-- Records to process --

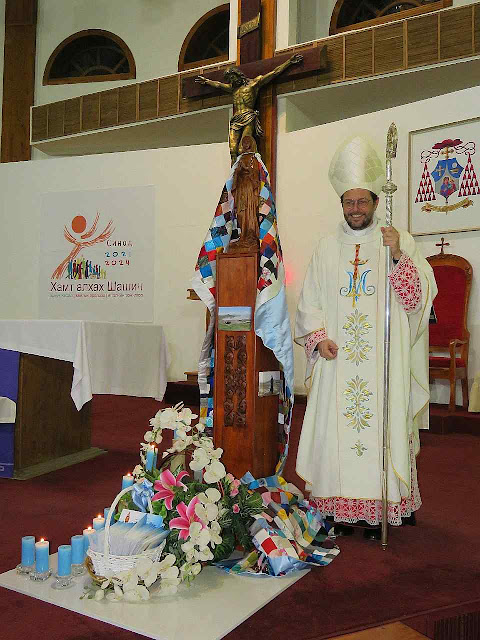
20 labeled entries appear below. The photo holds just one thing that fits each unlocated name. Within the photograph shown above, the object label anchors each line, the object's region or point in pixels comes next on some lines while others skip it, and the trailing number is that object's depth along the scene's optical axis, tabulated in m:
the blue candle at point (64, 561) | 2.32
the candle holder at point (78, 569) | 2.37
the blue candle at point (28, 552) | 2.39
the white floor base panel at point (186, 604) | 2.01
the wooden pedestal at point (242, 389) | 3.04
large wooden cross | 7.75
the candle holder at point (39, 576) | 2.31
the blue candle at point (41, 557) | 2.31
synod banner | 8.35
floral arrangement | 2.21
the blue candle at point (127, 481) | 2.80
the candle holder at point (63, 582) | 2.28
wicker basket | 2.22
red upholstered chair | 6.00
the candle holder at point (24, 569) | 2.37
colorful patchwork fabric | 3.07
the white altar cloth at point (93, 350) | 3.88
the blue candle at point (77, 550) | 2.42
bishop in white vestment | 2.93
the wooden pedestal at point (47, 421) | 3.96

-- Task description --
Your answer should be every line above that contains the word "blue".

-- Reply --
the blue candle at point (64, 561) | 2.32
the blue candle at point (28, 552) | 2.39
the blue candle at point (41, 557) | 2.31
the blue candle at point (127, 481) | 2.80
the blue candle at point (77, 550) | 2.42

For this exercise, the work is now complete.